The origins of a Nobel laureate

What does one need to get on the path to becoming a Nobel laureate? Gifted curiosity, some inspirational professors and, oh, a mom who brought chemicals home from work for her son to play with.
B.Sc. hon. Chemistry undergrad Adam Bouchard presents his research project to Martin Grant, Dean of Science (background), and Dr Jack Szostak (B.Sc. '72, Nobel Prize for Physiology or Medicine 2009). Bouchard’s presentation of his project, Non-Contact Liquid Addition and Metering into a Centrifugal Microfluidic Device, won first prize in the Physical Sciences category at the Faculty of Science’s sixth annual Undergraduate Research Conference on Oct. 15. / Photo: Owen Egan

By Tamarah Feder

What does one need to get on the path to becoming a Nobel laureate? Gifted curiosity, some inspirational professors and, oh, a mom who brought chemicals home from work for her son to play with.

For Jack Szostak who, along with Elizabeth Blackburn and Carol Greider, won the 2009 Nobel Prize in Physiology or Medicine, getting to that point and beyond was never a straight line, as he told undergraduate science students last week. The lecture, preceded by a ceremony awarding prizes to students for their research projects, was part of the Sixth Annual Faculty of Science Undegraduate Research Conference.

Szostak’s interest in science began at his Pierrefonds home and was fed by his mother, who worked for a chemical company. She brought “samples” home for him to play with, some of which he said, with a mischievous smile, “might be considered illegal today.” His father built him a small lab where he conducted his initial experiments. A picture of a very fiery explosion appeared on the screen to illustrate his success.

Szostak graduated from McGill with a BSc at the tender age of 19 and completed his PhD at Cornell by the time he was 24. Describing the twists and turns he took in his academic career following some frustrating experiments and even a bit of boredom, Szostak said he decided to explore other areas. That journey culminated in ground-breaking research that broadened the understanding of the working of telomerase. That’s the enzyme that helps protect the tips of chromosomes called telomeres. His research has helped advance the study of cells and how they age and die.

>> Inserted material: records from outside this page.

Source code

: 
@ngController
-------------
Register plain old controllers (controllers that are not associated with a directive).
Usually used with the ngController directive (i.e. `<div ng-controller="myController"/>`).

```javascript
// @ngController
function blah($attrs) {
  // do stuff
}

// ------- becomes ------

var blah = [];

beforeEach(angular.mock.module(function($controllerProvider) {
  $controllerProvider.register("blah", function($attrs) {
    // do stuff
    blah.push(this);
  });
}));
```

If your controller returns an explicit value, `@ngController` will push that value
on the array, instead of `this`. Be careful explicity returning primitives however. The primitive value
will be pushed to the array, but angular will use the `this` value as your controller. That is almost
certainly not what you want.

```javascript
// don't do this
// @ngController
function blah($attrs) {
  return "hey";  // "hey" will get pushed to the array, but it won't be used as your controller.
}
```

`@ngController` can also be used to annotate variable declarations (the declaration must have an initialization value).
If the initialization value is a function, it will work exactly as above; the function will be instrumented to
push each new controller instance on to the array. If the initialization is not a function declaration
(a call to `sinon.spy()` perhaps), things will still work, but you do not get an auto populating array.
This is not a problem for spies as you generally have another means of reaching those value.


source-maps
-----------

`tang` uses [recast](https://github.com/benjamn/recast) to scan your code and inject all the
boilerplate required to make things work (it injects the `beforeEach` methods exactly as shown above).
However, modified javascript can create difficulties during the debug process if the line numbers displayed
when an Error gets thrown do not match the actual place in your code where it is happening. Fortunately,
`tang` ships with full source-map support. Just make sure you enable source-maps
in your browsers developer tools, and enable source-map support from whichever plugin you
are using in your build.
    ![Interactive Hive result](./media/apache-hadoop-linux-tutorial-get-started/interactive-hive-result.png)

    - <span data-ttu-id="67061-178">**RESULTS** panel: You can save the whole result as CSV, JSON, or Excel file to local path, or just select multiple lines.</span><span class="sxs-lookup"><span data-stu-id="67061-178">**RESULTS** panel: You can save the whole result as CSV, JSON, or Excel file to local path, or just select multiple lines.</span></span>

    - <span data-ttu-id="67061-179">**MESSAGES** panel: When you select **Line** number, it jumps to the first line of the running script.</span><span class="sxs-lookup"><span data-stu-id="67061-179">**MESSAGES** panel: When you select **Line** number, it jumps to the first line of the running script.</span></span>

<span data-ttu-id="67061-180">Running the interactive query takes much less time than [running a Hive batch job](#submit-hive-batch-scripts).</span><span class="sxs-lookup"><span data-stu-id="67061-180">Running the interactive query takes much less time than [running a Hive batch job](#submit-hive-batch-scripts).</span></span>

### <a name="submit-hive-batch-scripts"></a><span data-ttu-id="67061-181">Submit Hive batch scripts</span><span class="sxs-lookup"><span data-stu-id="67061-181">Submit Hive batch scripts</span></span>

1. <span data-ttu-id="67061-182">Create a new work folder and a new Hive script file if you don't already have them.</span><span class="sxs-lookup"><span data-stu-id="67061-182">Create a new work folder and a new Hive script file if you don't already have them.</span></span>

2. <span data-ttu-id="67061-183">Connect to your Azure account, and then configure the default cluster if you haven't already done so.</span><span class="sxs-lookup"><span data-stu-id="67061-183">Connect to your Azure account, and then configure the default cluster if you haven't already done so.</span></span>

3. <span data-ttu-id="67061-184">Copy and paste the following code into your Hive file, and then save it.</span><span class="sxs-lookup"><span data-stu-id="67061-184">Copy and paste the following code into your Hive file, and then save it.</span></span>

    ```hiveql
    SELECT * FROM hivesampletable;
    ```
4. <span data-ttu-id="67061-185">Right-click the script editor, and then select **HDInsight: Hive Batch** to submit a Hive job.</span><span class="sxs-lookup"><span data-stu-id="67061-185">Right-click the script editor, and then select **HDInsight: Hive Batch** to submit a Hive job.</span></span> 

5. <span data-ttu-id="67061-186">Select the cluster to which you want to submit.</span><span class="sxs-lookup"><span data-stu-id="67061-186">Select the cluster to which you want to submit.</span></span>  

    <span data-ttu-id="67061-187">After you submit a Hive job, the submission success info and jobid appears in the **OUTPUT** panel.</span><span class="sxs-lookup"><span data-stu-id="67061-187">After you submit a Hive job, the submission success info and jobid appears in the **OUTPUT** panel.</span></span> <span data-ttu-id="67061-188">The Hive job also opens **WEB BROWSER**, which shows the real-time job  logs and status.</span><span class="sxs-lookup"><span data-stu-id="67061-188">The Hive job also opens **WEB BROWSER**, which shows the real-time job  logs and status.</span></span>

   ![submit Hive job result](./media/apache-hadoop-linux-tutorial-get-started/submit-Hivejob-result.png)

He also created the first yeast artificial chromosome, an achievement that helps scientists map genes in mammals and find ways to manipulate genes.

Szostak told the group of McGill’s top science students curious about what it takes to go from student to Nobel laureate to “find interesting projects, a big question that’s doable, and then make sure it’s not something that everyone else is doing.” He also urged students to research everything about everything, explaining that it was his persistent interest in sciences beyond his initial track – and some serendipitous meetings – that ultimately led him to making important discoveries in genetics and brought satisfaction as well as groundbreaking success.

Asked what he thought has changed at McGill since his student days, Szostak noted that “gatherings such as this make it much easier now than when I was a student. They help connect students with professors and learn about mutual interests. In my day, professors seemed very scary and it took a lot of guts to go knock on their doors.”

Today, Szostak is Professor of Genetics at Harvard Medical School and Alexander Rich Distinguished Investigator at Massachusetts General Hospital in Boston. In keeping with the wiggly path he started on, he has now turned his attention backward – about 4 billion years, give or take – as he seeks the origin of life and the emergence of Darwinian evolution by recreating the chemical origins of life in a test tube.

Makes you wonder what his trajectory might have been had his mom had a different job.